遺産総額が相続税の基礎控除額である「3,000万円+600万円×法定相続人の数」を超える場合は、相続税申告が必要になるため税理士に依頼しましょう。反対に相続税申告が必要ない場合、税理士に相談するメリットは特にないといえます。

司法書士

司法書士は登記・供託・訴訟等の法律事務の専門家です。法務局や裁判所、検察庁等へ提出する書類に関する業務を中心に行います。

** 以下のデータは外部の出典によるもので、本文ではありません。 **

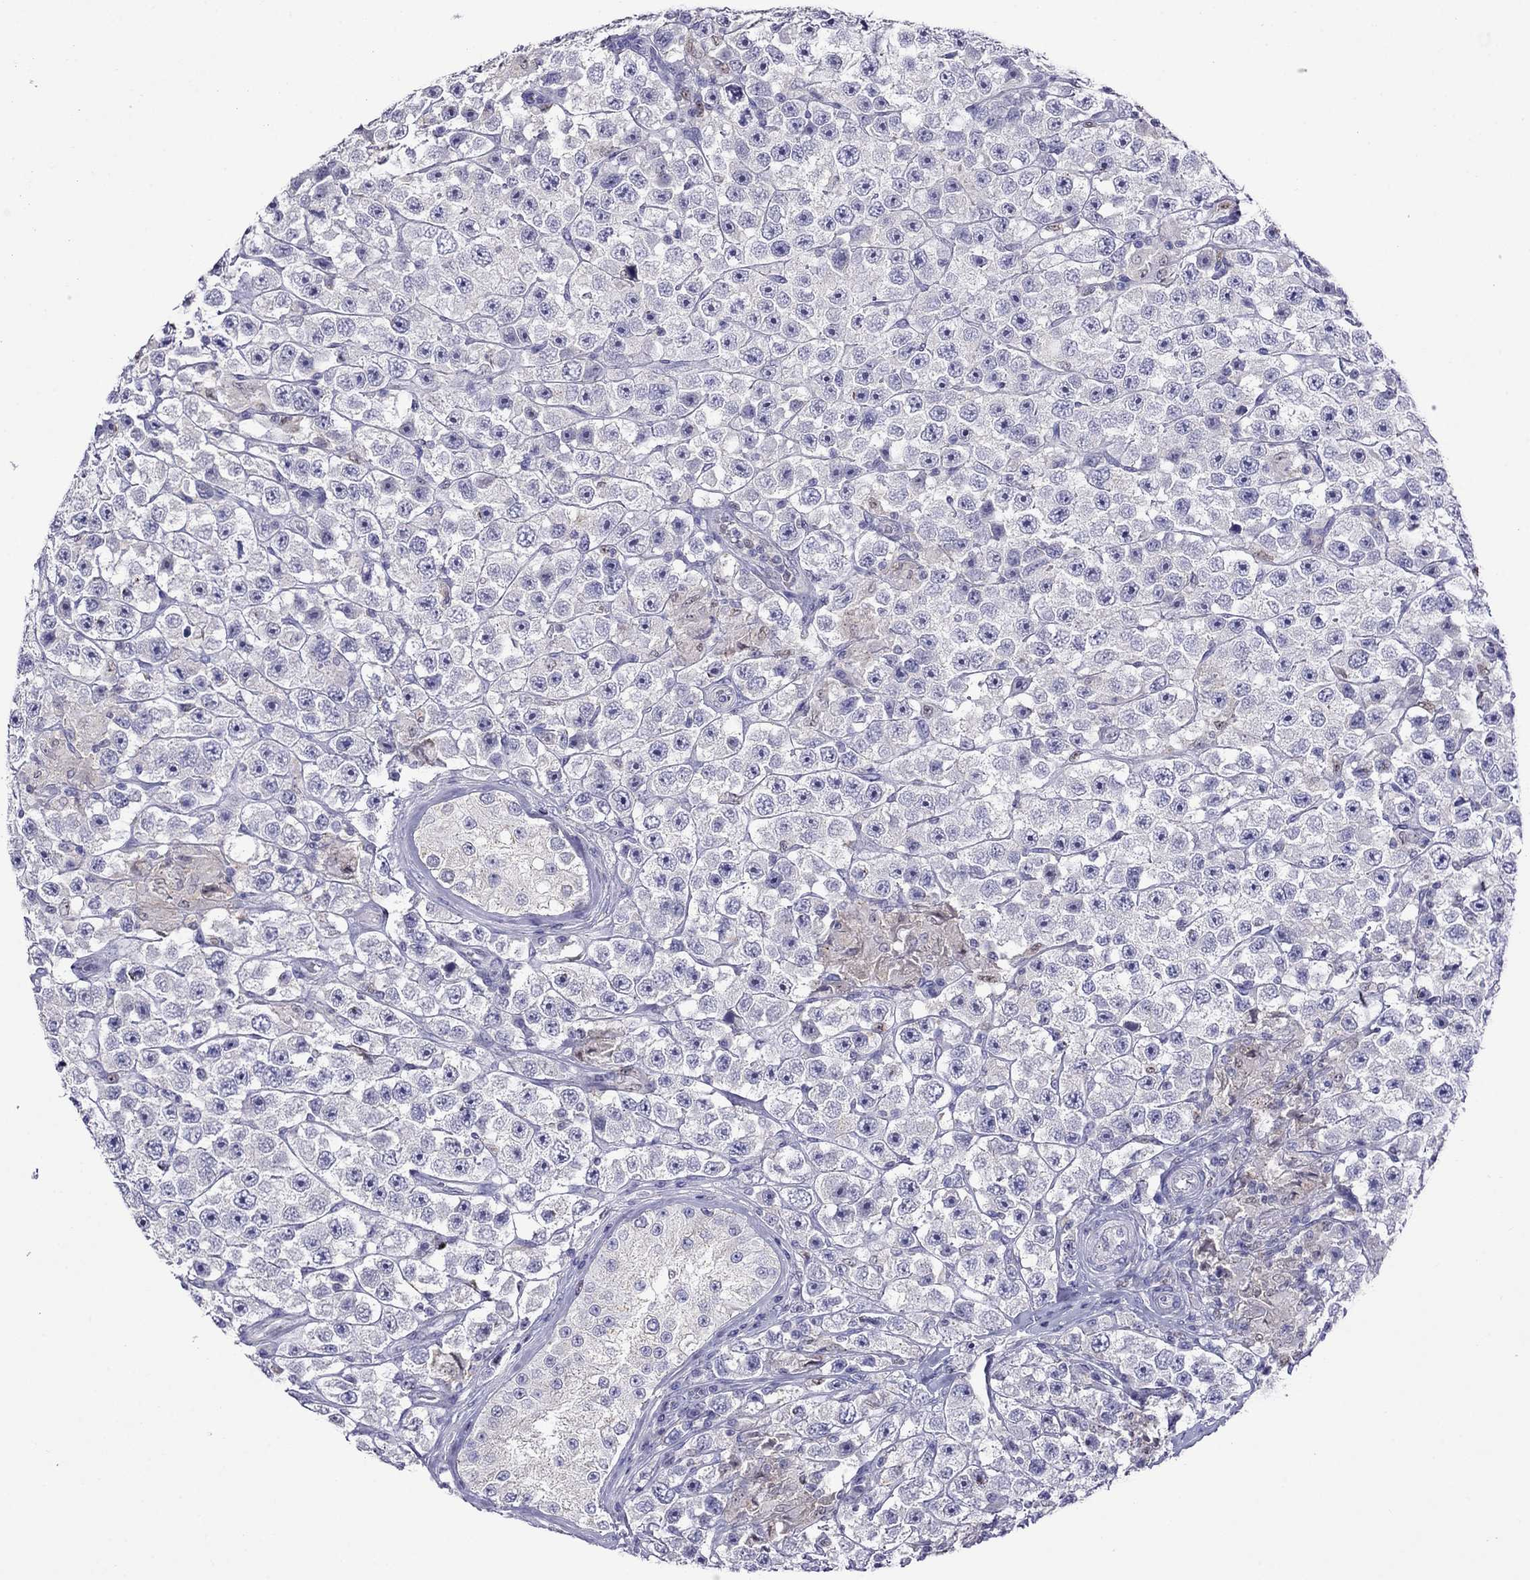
{"staining": {"intensity": "negative", "quantity": "none", "location": "none"}, "tissue": "testis cancer", "cell_type": "Tumor cells", "image_type": "cancer", "snomed": [{"axis": "morphology", "description": "Seminoma, NOS"}, {"axis": "topography", "description": "Testis"}], "caption": "DAB (3,3'-diaminobenzidine) immunohistochemical staining of testis cancer (seminoma) reveals no significant staining in tumor cells.", "gene": "MPZ", "patient": {"sex": "male", "age": 45}}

相続について司法書士に依頼できる内容の例を紹介します。

  • 相続人の調査
  • 財産の調査
  • 遺産分割協議書の作成
  • 相続放棄の申述書の作成
    ※対応できるのは書類を家庭裁判所に提出するまでです。相続放棄の手続きの代行はできません。
  • 相続登記
    相続に伴う不動産の名義変更です
  • 口座の解約・払い戻し手続きの代行
  • 自動車や有価証券の名義変更

相続財産に不動産が含まれている場合、不動産の名義変更手続きである相続登記が必要です。登記は司法書士の専門分野であるため、相続登記が必要な場合は司法書士へ依頼するのがおすすめです。ただし相続人同士での紛争が発生している場合、弁護士への依頼が必要な可能性があります。

司法書士へ依頼する場合の費用相場は依頼する範囲によって異なります。相続登記は不動産1件につき5~6万円程度、前述した業務すべてを依頼する場合は20〜50万円程度が目安です。

弁護士

弁護士は法律の専門家として、訴訟に関する行為を含む法律事務全般を行う職業です。仕事内容は大きく民事と刑事に分けられますが、一般的に相続関連は民事に該当します。

弁護士は相続手続きのほぼすべての対応が可能です。弁護士は所定の手続きを行えば税理士登録が可能なため、相続税申告ができる弁護士も多く存在します。また、相続登記は司法書士の専門分野ではあるものの、法的には弁護士も扱える内容です。ただし実際は相続税申告は税理士へ、相続登記は司法書士へ任せるケースが多くみられます。

弁護士にしか依頼できない内容として以下の例が挙げられます。

  • 遺言書の有無の確認、自筆証書遺言の検認手続き
  • 相続放棄や限定承認の代理
  • 相続に関する紛争の解決
  • 遺産分割調停・審判等の裁判手続における代理人業務

弁護士の費用相場は依頼する内容によって異なりますが、他の士業に比べると高めの傾向です。他の士業に依頼できる手続きでも、弁護士に依頼する場合は割高になるケースが多くみられます。

弁護士しか対応できない紛争解決や調停の費用相場ですが、まずは着手金が20〜60万円程度です。案件解決後に発生する報酬金は依頼者が獲得した遺産価額の○%とするケースが多く、獲得額や料金体系によっては100万円を超えることもあります。